→ SOURCE TEXT:
This paper describes the surface expression of extensional structures that are actively deforming the southern Sierran microplate (Amos et al., 2010; Nadin and Saleeby, 2010). Specifically, we present map-based evidence of late Quaternary activity on the Kern Canyon and Breckenridge faults, between Harrison Pass on the north and Walker Basin on the south (Fig. 2).
Regional Geologic and Seismotectonic Setting
Analysis of regional seismicity suggests that the state of stress within the crust in the southern Sierra Nevada probably is not uniform (Unruh and Hauksson, 2009). Seismicity occurs across a broad area within the southern Sierra Nevada (Fig. 3). The region is characterized by thinner crust and higher heat flow (Saltus and Lachenbruch, 1991) and hosts discrete clusters of seismicity. For example, the focal mechanisms of a swarm of small earthquakes that occurred in the early 1980s near Durrwood Meadows (Fig. 3) suggest that the range is deforming internally via horizontal extension and normal faulting (Jones and Dollar, 1986; Unruh and Hauksson, 2009). Consequently, the southern Sierra north of Lake Isabella may be influenced by extension in two horizontal directions (i.e., vertical flattening) at the latitude of Durrwood Meadows (∼36.5° North latitude, Fig. 3). Unruh and Hauksson (2009) suggest that this flattening deformation in the southern Sierra Nevada may represent thinning of the upper crust in response to local buoyancy forces associated with lateral density variations in the upper mantle (Figs. 1 and 3) (Saleeby et al., 2003; Boyd et al., 2004). In contrast, analysis of regional microseismicity shows that the southern Sierra Nevada, including the area near the southern end of the Breckenridge fault (Rankin Ranch, Figs. 2 and 3), is characterized locally by dextral shearing rather than extension (Brossy et al., 2010; URS/FWLA, 2010).
The Kern Canyon Fault System
The north-striking Kern Canyon fault system is a major crustal shear zone oriented nearly parallel with the axis of the southern Sierra Nevada (Fig. 2) that has undergone several periods of deformation since Cretaceous time (Saleeby et al., 2009; Nadin and Saleeby, 2010). It can be subdivided according to the onset and duration of fault activity into: (1) the proto–Kern Canyon fault zone; (2) the Kern Canyon fault zone; and (3) the late Quaternary active Kern Canyon fault.
Proto–Kern Canyon fault zone.
The “proto–Kern Canyon fault zone” refers herein to an exhumed, Cretaceous fault zone originally described by Busby-Spera and Saleeby (1990) and Nadin and Saleeby (2001, 2005, 2008). The zone extends from near 36.6° N southward, along the eastern arm of Isabella Lake, and then south toward the Garlock fault at the southern boundary of the Sierra Nevada (Fig. 2). Where exposed, the proto–Kern Canyon fault zone exhibits extensive mylonitization fabric within a 5-km-wide (3-mi-wide) zone (Nadin and Saleeby, 2005). In places (e.g., the area north of Kernville), this structure coincides with and includes the Kern Canyon fault zone (KCFz, Fig. 2) and/or the late Quaternary active Kern Canyon fault (KCF, Fig. 2).

→ TASK BRIEF: In one to three sentences, explain what Unruh and Hauksson (2009) propose as the cause of the flattening deformation in the southern Sierra Nevada, according to the Sierra Nevada text.

→ DATASET CONTENT:
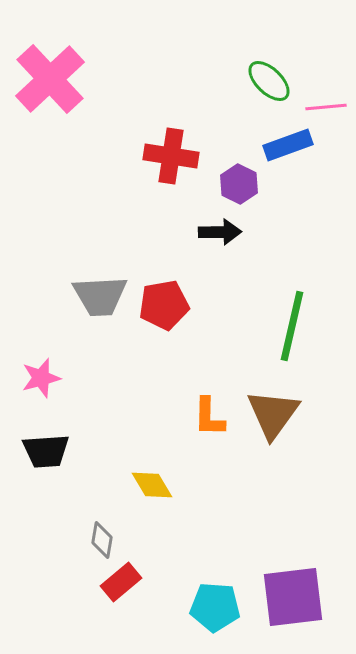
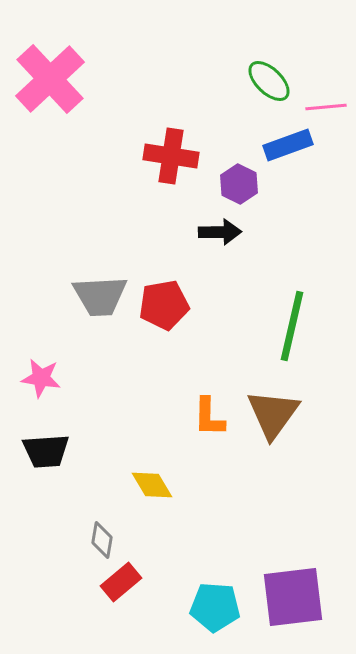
pink star: rotated 24 degrees clockwise
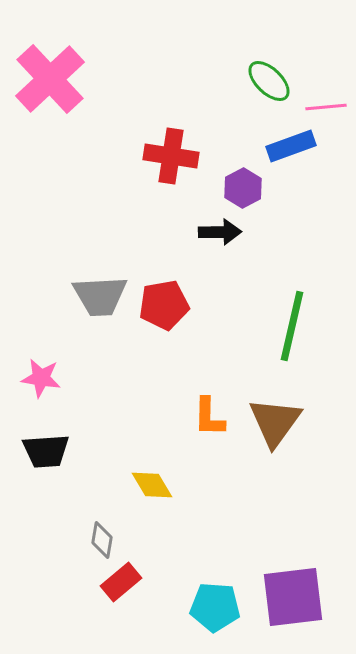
blue rectangle: moved 3 px right, 1 px down
purple hexagon: moved 4 px right, 4 px down; rotated 6 degrees clockwise
brown triangle: moved 2 px right, 8 px down
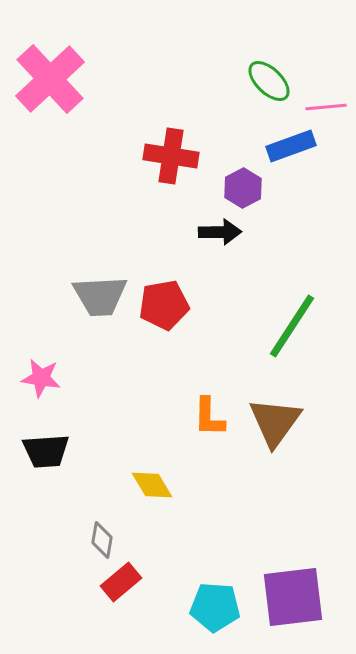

→ CORRECT OUTPUT: Unruh and Hauksson (2009) suggest that the flattening may represent thinning of the upper crust. They attribute this thinning to local buoyancy forces associated with lateral density variations in the upper mantle.